** Activities **
[A] In the passage on Jesus's charges against the Pharisees, why does He say their converts become twice as bad as they are? Answer in one to three sentences.
[B] Print the entries exactly, starting with their first line and going on through the line that contains "de Trial2 Women".

** Study text **

Then in verse 14 we see Jesus say, you men, you practice your religion for personal gain. You look holy for the sake of gaining the confidence of God's people and then exploiting them. And so He charges them with practicing religion for personal gain.

In verse 15 He goes on to say, you make your converts into worse hypocrites than yourselves. The Pharisees were very evangelistic. Don't get the idea that the Pharisees didn't care about conversion. They did. They wanted lots of people converted and they wanted them to be just like themselves. And so the Lord Jesus said, you know what. You go out and you convert people and you make them twice as bad as you are. They pick up on all your worse tendencies. They are hypocritical. They are legalistic. They are unbelieving. And yet they attempt to appear to be holy. They become partisans, not lovers of God. And so He condemns them for this.

Notice again in verses 16 through 22. He says, you make subtle distinctions in your teaching to God's people about what kind of oaths are binding and what kinds of oaths are not. And those subtle distinctions undercut the truth and they encourage God's people to be untruthful. Woe to you. Cursed be you. May God's curses fall upon you, He says.

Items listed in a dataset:
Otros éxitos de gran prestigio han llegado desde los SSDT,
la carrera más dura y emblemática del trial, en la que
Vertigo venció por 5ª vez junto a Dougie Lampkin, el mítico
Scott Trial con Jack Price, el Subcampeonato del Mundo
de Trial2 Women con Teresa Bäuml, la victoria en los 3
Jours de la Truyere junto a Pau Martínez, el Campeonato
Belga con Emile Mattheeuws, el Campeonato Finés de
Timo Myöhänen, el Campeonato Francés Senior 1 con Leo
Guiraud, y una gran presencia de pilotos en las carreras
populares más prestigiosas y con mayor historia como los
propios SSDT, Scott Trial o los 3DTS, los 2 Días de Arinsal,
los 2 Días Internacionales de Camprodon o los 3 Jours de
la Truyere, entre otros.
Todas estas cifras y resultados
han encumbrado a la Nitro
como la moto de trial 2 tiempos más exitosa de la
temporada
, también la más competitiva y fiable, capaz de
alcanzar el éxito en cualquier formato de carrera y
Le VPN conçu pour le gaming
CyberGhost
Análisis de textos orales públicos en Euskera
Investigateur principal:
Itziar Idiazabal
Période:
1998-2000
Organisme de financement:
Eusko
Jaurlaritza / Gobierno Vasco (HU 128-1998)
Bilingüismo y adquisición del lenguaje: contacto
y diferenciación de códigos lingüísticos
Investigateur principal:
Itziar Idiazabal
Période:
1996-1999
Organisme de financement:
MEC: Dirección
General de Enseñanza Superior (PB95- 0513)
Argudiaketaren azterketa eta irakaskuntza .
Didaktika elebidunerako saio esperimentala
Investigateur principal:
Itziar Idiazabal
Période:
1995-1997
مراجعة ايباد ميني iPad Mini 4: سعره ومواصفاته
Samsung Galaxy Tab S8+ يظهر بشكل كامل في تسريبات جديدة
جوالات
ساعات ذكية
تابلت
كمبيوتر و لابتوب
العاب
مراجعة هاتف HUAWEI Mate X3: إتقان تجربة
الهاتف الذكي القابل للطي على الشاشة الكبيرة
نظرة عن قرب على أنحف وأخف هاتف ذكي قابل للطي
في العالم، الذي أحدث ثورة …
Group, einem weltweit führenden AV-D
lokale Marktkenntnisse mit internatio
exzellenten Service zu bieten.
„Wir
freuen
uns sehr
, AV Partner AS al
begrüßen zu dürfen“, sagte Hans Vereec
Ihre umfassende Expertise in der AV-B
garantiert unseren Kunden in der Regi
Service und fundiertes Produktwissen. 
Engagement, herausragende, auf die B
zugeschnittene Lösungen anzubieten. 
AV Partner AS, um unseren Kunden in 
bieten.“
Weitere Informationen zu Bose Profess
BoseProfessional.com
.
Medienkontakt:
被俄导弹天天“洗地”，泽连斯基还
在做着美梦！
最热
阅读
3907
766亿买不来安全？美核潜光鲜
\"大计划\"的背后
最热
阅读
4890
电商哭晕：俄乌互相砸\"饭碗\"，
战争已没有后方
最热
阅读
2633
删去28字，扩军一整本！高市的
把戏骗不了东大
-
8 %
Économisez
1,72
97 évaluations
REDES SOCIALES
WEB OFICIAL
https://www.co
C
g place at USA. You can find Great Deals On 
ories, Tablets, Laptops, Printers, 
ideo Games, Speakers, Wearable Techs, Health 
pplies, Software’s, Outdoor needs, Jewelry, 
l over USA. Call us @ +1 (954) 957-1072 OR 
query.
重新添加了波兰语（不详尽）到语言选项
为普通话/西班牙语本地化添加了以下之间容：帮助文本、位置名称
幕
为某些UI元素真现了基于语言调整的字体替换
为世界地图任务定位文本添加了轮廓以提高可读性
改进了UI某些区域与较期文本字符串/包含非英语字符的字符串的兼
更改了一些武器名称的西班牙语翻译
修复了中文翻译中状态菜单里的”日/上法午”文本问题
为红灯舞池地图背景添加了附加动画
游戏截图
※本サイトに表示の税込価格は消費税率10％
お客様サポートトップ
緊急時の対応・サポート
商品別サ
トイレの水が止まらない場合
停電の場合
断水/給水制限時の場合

** Answers for this exercise **
[A] The converts pick up on all of the Pharisees' worst tendencies. They become hypocritical, legalistic and unbelieving, yet still try to appear holy.

[B]
Otros éxitos de gran prestigio han llegado desde los SSDT,
la carrera más dura y emblemática del trial, en la que
Vertigo venció por 5ª vez junto a Dougie Lampkin, el mítico
Scott Trial con Jack Price, el Subcampeonato del Mundo
de Trial2 Women con Teresa Bäuml, la victoria en los 3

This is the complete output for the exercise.